Another part of me knows this yearning is naturally part of me. Whether through genetics or being born with the interest at heart. I have wanted it for so long. If you have read some of my blogs that weren’t recipes or how-to ‘s you would know that even as a child I felt this pull to the homesteading life. Nothing is more frustrating than living somewhere that you can’t live as you wish. I see the space we have and want to fill it with chickens and a garden instead of cement and mostly unusable plants. You can’t rush dreams though! So until the land we want makes itself available (we are always on the lookout!) I’ll be learning and growing through books and small hands on experiences. 

Homemade Chicken Broth/Stock

We love soup. There really isn’t more to say about it! Any time of the year is soup time. Even when it’s hot! In the past few months we have been unfortunate enough to purchase two boxes of stock that were opened. The second we even looked at the seal but apparently not hard enough. When we have fresh herbs and such handy we just let the soup we are making create its own broth. For these however I was making really basic chowders that needed something already made for it. I KNEW BETTER than to just buy some but sometimes when you are pregnant and without much time and just want a bowl of chowder before you scream at someone…then you buy store bought stock. Luckily, I had some dried ingredients I used to create a quick stock after opening another already opened box. Sometimes I’m not always so lucky though.

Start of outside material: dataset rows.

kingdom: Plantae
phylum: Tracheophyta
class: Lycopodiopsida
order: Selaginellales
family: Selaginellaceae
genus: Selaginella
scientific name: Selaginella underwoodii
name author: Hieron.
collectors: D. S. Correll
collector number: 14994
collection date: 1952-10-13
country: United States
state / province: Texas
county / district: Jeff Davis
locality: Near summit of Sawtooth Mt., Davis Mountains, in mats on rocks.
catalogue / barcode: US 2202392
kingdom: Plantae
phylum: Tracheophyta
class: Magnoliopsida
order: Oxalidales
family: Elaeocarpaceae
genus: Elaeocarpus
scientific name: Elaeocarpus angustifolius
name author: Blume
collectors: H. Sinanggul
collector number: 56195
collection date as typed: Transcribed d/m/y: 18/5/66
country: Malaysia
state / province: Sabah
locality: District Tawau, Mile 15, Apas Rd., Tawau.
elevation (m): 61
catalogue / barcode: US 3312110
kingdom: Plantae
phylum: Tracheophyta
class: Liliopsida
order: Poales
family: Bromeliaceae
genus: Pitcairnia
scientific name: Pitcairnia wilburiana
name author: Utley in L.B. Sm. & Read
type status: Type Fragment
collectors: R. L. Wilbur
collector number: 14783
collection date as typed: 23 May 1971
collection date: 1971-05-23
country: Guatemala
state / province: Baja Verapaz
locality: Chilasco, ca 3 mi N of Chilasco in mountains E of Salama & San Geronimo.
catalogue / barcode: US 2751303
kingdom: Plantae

We had another super convenience food buy recently as well. A store made rotisserie chicken. We also picked up a raw chicken to cook the next day. I used the carcasses and odd uneaten bits to turn into a broth. I started with just one in a enameled cast iron pot. I added vegetable scraps, dried herbs, spices and a few tablespoons of apple cider vinegar to help pull goodness from the bones. I noticed even on low the container would get too hot. So I transferred it to a crock pot with another carcass and set it on low for about 4 hours then on warm for another 20 or so. I wasn’t keeping too close of track. Some recipes say 8 hours is good while others suggest 24…so choose what works for you! 

I strained off the chunky bits and put the stock in mason jars to freeze. Mine had some fat and such in it that rose to the top but that tasty goodness will be delicious in future recipes. When you want to use them just leave out to defrost! We use stock often so these jars were a good size for us but you can portion them differently easily! 

There are many health benefits to stock made like this compared to store bought. Minerals from the bone marrow, potassium, protein, calcium, magnesium, phosphorous, etc! You can get similar or all these and more from other animal broths/stocks as well. Vegetable broth is also very healthy if not moreso! Happy homesteading!